Six Gentlemen is a landscape painting by the Yuan dynasty Chinese artist Ni Zan (1301–1374). The work portrays six trees along a riverbank, a metaphor for the principled seclusion of virtuous gentlemen in an era of violent upheaval and foreign occupation. As the first of Ni Zan’s paintings to demonstrate the stark, minimalist style for which he is known, Six Gentlemen marked a turning point in his artistic career. He would frequently return to its subject matter in later years, producing many subsequent works of nearly identical composition and style.

Ni Zan painted Six Gentlemen while visiting his friend, the art collector Lu Heng, in the spring of 1345. Ni’s inscription explains that he arrived by boat at Lu’s house on May 10, and that Lu immediately brought paper and asked him to paint something for him (a request he made whenever the two of them met). Though tired, Ni Zan obliged and produced the painting by the light of a lamp.

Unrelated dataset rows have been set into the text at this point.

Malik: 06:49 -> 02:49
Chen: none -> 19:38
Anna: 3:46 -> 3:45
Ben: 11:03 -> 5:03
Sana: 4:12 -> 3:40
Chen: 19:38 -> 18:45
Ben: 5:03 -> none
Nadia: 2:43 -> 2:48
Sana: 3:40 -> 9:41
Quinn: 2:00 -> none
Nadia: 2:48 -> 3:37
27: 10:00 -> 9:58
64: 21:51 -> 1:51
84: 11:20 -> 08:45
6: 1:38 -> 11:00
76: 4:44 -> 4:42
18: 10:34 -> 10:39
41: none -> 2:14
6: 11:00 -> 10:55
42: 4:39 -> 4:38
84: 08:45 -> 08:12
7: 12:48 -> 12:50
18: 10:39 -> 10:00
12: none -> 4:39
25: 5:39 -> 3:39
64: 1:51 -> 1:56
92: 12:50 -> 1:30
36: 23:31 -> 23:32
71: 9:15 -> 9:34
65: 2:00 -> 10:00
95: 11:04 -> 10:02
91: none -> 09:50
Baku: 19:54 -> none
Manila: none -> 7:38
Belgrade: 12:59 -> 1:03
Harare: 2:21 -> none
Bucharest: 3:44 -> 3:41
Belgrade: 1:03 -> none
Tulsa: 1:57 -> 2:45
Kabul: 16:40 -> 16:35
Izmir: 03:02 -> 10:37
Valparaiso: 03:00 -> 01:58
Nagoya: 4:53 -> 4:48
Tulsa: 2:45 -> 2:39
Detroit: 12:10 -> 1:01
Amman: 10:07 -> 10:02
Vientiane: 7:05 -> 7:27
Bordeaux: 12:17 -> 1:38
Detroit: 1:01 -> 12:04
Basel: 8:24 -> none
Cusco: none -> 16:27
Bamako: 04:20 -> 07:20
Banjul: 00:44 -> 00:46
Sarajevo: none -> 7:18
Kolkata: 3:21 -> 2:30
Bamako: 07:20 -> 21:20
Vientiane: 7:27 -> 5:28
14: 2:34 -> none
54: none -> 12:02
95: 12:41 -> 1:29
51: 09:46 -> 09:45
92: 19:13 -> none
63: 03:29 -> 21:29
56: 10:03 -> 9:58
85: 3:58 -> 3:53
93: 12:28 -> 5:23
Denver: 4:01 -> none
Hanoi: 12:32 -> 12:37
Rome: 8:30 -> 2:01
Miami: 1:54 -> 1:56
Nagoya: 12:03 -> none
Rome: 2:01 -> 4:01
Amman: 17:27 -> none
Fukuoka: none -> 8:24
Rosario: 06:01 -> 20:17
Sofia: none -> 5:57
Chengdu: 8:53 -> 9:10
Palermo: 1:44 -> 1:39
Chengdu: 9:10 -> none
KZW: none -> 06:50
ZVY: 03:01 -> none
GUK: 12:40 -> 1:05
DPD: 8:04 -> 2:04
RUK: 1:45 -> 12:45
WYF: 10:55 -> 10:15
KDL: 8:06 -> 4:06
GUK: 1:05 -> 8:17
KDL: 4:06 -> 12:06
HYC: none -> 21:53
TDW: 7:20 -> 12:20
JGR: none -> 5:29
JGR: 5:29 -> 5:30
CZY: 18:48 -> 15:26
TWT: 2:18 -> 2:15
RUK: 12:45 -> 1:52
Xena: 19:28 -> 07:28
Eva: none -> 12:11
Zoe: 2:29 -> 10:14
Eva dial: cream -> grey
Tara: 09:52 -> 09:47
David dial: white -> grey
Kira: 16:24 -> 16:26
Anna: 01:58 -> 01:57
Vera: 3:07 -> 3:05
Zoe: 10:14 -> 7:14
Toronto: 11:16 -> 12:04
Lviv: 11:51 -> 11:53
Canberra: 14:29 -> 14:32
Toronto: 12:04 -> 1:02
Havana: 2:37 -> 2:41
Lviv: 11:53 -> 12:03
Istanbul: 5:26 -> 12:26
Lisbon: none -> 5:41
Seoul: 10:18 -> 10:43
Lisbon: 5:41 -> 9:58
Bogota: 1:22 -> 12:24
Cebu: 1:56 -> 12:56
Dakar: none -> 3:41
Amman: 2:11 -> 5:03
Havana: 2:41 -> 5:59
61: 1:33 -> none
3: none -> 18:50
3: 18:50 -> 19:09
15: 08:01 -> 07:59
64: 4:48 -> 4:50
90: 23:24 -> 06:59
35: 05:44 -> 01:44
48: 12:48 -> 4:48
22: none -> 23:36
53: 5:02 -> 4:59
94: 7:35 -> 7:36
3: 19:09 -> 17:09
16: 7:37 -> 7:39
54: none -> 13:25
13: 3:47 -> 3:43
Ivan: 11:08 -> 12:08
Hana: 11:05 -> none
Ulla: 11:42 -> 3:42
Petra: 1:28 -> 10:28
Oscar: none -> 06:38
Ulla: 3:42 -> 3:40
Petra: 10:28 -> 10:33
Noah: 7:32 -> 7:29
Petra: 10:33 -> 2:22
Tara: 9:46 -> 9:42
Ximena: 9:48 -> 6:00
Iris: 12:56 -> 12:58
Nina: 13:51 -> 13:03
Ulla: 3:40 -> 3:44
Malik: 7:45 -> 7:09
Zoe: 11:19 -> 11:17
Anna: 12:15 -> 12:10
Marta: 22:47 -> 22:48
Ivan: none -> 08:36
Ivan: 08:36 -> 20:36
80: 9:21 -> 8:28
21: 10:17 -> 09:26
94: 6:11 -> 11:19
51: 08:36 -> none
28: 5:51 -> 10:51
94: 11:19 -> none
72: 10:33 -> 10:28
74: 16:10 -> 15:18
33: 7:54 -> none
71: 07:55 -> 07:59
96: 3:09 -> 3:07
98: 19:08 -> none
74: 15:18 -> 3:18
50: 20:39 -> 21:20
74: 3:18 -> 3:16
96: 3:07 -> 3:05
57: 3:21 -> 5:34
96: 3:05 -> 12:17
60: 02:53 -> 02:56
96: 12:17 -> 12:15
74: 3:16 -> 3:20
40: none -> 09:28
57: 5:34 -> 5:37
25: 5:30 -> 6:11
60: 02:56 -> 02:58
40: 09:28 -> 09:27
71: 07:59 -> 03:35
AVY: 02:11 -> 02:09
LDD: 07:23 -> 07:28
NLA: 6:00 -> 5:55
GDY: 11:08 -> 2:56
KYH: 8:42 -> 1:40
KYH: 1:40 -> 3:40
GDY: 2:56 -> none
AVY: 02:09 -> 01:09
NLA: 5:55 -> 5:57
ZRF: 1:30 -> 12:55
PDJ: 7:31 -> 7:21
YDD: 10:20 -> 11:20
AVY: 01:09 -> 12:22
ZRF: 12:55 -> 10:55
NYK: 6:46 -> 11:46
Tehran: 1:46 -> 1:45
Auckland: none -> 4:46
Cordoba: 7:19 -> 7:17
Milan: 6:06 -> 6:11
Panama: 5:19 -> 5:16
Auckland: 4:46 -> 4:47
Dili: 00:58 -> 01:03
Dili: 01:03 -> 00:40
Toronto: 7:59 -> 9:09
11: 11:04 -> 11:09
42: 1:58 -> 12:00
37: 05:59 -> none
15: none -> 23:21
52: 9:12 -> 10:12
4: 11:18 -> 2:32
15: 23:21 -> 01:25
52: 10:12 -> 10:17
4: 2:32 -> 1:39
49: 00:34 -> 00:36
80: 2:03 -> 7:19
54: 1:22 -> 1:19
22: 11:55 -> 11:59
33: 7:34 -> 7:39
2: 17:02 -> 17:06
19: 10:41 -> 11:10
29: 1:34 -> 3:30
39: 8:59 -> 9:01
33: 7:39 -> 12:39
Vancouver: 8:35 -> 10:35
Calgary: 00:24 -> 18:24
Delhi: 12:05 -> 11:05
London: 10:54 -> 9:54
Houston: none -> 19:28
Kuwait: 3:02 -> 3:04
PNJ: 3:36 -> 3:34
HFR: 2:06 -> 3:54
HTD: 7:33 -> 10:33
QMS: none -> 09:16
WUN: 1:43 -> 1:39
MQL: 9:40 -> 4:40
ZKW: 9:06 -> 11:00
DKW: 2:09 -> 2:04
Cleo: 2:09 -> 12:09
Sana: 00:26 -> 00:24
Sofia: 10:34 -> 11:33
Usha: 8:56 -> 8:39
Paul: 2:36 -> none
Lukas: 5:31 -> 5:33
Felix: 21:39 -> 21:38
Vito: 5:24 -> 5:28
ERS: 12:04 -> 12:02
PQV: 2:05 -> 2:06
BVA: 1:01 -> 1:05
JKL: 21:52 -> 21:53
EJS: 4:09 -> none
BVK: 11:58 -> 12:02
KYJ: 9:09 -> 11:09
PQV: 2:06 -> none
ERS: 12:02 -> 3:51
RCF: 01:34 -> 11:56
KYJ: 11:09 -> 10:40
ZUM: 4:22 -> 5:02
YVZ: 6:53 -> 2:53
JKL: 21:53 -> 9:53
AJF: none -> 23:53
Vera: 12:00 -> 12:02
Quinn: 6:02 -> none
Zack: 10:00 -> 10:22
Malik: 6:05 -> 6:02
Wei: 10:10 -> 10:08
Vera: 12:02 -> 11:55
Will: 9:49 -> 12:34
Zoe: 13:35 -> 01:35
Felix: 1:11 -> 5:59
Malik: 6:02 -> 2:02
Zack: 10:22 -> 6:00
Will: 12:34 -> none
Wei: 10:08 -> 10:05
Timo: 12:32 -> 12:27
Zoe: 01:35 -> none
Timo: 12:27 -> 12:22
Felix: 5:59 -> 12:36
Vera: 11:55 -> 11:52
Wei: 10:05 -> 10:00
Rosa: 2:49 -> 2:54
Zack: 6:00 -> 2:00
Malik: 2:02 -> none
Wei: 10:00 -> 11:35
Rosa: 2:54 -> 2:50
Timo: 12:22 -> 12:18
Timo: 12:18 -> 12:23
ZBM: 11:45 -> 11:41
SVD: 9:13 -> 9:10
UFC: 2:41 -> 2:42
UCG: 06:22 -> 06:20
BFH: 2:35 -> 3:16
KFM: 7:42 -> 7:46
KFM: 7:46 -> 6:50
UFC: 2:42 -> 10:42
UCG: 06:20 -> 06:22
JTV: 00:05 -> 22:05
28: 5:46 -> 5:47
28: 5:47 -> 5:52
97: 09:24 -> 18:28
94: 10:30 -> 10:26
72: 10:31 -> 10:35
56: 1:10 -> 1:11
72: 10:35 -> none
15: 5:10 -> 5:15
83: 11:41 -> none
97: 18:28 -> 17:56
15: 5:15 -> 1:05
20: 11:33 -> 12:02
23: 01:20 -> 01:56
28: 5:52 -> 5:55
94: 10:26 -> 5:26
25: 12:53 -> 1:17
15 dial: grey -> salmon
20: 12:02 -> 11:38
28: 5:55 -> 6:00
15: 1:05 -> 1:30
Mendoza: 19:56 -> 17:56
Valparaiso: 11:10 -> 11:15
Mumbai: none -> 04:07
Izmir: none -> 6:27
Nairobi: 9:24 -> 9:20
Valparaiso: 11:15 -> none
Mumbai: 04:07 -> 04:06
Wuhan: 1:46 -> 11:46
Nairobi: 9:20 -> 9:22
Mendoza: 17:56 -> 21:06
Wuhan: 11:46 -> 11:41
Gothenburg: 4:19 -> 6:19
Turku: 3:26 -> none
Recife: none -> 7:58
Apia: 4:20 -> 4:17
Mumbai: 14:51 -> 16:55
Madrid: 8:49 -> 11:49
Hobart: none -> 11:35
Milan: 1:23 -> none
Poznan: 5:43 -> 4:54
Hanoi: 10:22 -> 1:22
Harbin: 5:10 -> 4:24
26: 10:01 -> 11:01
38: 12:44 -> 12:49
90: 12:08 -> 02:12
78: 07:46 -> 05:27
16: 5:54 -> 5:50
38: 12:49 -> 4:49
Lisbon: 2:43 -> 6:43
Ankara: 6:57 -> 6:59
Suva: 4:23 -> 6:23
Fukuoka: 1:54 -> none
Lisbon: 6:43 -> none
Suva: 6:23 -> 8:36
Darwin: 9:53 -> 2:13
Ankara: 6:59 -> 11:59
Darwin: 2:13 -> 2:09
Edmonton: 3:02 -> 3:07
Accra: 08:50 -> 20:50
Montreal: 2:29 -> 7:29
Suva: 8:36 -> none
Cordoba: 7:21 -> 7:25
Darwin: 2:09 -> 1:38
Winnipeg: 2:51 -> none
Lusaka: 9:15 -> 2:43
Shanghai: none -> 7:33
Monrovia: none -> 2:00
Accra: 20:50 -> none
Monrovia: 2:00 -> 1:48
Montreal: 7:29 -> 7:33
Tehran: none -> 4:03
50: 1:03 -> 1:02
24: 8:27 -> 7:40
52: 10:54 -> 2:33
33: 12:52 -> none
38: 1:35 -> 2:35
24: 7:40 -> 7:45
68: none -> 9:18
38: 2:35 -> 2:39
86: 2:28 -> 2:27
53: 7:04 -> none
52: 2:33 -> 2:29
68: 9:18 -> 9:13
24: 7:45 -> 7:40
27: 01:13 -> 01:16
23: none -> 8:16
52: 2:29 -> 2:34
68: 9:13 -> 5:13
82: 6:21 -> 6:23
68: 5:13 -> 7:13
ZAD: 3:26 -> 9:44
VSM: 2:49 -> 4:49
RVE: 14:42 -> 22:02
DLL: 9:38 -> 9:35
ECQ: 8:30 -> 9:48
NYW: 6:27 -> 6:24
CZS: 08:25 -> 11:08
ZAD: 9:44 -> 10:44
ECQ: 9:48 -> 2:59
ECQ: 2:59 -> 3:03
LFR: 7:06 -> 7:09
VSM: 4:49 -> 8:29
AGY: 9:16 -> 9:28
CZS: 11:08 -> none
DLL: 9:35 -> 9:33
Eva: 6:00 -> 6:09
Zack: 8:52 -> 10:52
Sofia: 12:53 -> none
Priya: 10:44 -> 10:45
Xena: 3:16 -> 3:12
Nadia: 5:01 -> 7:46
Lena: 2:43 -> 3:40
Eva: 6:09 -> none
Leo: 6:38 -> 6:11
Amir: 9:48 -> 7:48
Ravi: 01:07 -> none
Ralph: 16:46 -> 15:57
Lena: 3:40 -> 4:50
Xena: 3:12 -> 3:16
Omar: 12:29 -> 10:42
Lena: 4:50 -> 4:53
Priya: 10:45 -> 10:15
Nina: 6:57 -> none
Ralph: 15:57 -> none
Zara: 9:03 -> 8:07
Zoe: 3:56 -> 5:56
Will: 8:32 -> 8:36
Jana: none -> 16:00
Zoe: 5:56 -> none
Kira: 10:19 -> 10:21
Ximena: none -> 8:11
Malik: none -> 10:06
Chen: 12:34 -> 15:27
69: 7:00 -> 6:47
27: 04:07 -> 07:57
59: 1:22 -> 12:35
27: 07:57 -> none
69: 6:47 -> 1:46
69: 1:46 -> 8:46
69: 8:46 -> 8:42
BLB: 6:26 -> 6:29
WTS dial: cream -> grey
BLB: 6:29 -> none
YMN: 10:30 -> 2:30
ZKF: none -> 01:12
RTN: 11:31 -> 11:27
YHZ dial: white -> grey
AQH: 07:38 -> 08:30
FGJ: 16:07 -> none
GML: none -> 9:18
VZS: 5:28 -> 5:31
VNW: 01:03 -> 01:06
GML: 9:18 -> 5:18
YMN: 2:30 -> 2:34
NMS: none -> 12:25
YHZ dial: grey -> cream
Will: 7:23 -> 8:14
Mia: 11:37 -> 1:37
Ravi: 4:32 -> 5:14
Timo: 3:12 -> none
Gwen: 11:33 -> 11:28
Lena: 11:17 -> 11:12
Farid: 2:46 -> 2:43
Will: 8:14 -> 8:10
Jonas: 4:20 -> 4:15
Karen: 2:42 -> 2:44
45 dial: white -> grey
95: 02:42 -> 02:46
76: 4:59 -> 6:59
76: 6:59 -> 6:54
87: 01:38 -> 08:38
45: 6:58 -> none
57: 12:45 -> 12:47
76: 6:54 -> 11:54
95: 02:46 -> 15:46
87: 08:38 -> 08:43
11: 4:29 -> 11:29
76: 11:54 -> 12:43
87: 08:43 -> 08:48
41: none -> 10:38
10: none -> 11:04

The result was a sparse landscape in which six old trees stand on a small bank in the lower foreground, across an expanse of water from some distant hills in the background. Ni Zan’s inscription suggests that “old master Dachi”, the respected elder artist Huang Gongwang, would laugh when he saw the painting. It is accompanied by a second inscription by Huang himself, who was also a guest at Lu Heng’s house at the time, and examined the painting soon after it was made. It is from Huang’s inscription that the painting receives its name, Six Gentlemen:

Distant cloudy mountains range across the autumn river;
Nearby, ancient trees huddle by the sloping shore.
Six gentlemen stand facing one another,
Upright, straight, outstanding, unbending.

Another inscription, possibly by a different guest at Lu Heng’s house, volunteers its author as a model if Ni Zan should ever decide to add a fisherman to his painting later. The final inscription, added after Huang’s death, remarks that he and Ni Zan will live on in the form of the painting.

The starkly barren landscape depicted in Six Gentlemen might represent Ni Zan's feelings about recent upheavals in the region around his home in Wuxi. The devastating Yellow River flood of the previous year displaced many people in the area, and gave rise to banditry and peasant rebellions.

The composition and brushwork of Six Gentlemen are simpler compared to Ni Zan’s earlier paintings, such as Enjoying the Wilderness in an Autumn Grove (1339) and Water and Bamboo Dwelling (1343), which had been influenced by the styles of Dong Yuan and Zhao Mengfu. Ni's later approach to landscape painting was expressed by his statement that "what I call painting is no more than free brushwork done sketchily" and that "I never seek representative likeness since I paint only for my own amusement". The austerity of Ni's brushwork is also thought to be connected to his reputed obsession with cleanliness and purity.